Within the world of aviation there are activities that involve more than the usual risk, even more than aerobatics. A book by Dan Hampton, Viper Pilot, offers a look into that world, the world of military aviation. Hampton’s family includes warriors so it was natural for him to want to become a professional warrior. Still the combination of natural ability and skill-sharpening offered by the Air Force furthered his rise to the top in a very specialized field of military aviation, wild weasel flying.
If you are good enough, the US government is willing to invest millions of dollars to allow you to fly planes worth millions of dollars. This can be an irresistible attraction. Hampton’s skills developed in basic training and in combat and were honed by the USAF Fighter Weapons School, by the USN Top Gun program, and by the USAF Special Operations School. He repaid the government with interest earning four Distinguished Flying Crosses with valor, one Purple Heart, eight Air Medals with valor, and five Meritorious Service Medals.
In the Prologue of Viper Pilot and continuing in Chapter 8, entitled “Sandstorm,” Hampton’s description of that time in Iraq (2003) enables an appreciation of how natural ability, grit, and superb training allow one to accomplish amazing feats.

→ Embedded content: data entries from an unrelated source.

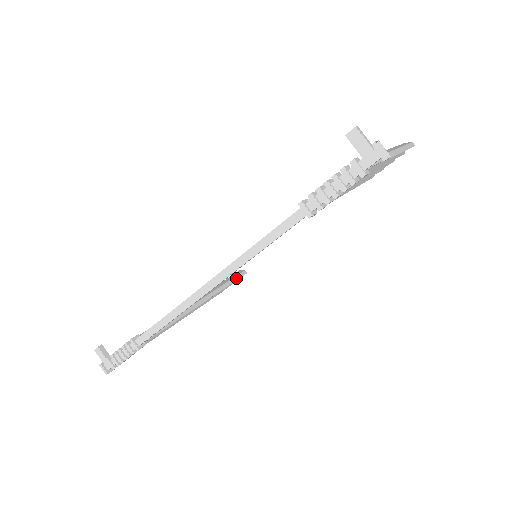
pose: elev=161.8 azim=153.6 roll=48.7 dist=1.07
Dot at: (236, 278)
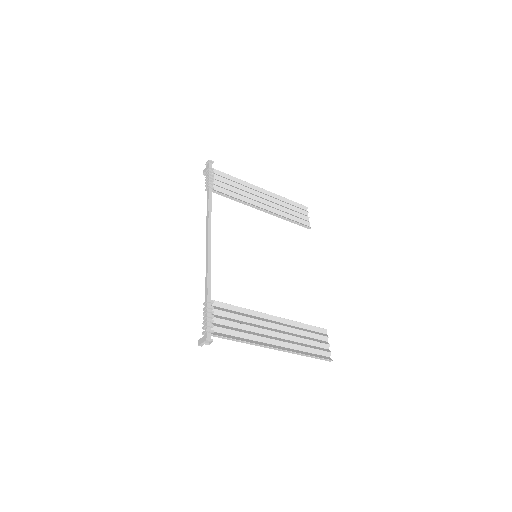
Dot at: (313, 327)
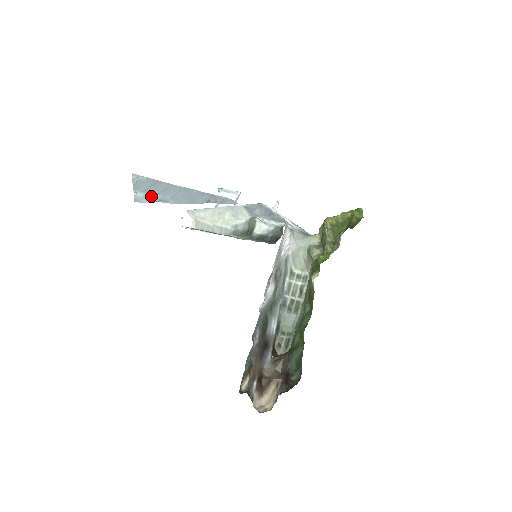
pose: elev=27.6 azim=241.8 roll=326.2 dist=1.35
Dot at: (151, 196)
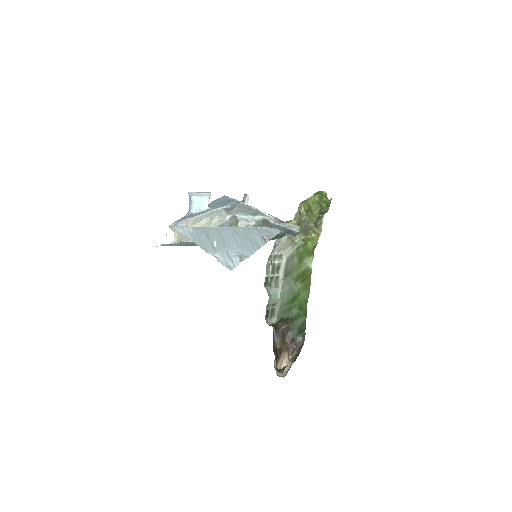
Dot at: (227, 254)
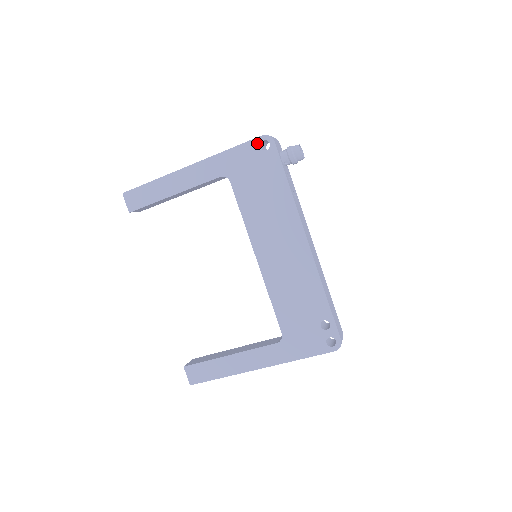
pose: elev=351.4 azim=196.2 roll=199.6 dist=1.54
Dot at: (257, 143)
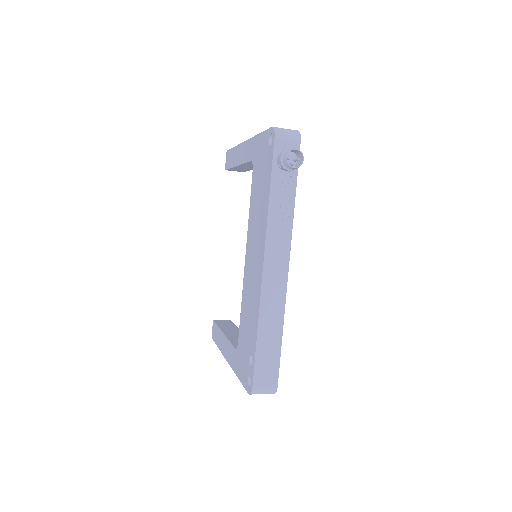
Dot at: (268, 134)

Briefly, Hampton was called upon to give ground support to a group of marines who were in a desperate situation being overrun by Saddam’s best. The problem was that the entire region was enveloped by a sandstorm. “Two other flights of fighters had been unable to get down through the stuff and find the grunts,” he writes. Hampton accepted the challenge and was able to pull it off even though he was low on fuel. Climbing out of the sandstorm he was able to rendezvous with a tanker and to refuel.
One problem solved, the next remained. There was no good airbase with an instrument approach and decent visibility within range. However he was able to find a field without an instrument approach with around ¼ mile visibility and was able to get low enough to see the runway threshold. He marked the coordinates electronically as he overflew the field, and flew back above the sandstorm.
Having the coordinates for the threshold, he was able to construct a virtual ILS for the field. Transmitting the information to the remainder of his squadron marshaled them at a holding point sequencing the altitudes based on fuel status with those lowest on fuel at the lowest altitudes. Incredibly all made it down safely.
I wrote to Hampton inquiring about the details of setting up a virtual ILS, something I had never heard of. I still don’t understand how it was done. But his final remark is worth repeating.
“Be grateful you haven’t had those experiences…flying for fun is fun!” I’m not sure he meant that he regrets having those adventures himself. I doubt it. I know that I am not cut out for that kind of flying.
My Mooney is no F-16 Viper, and my flying is less UnSAFe than Hampton’s USAF experience, but I have to salute him.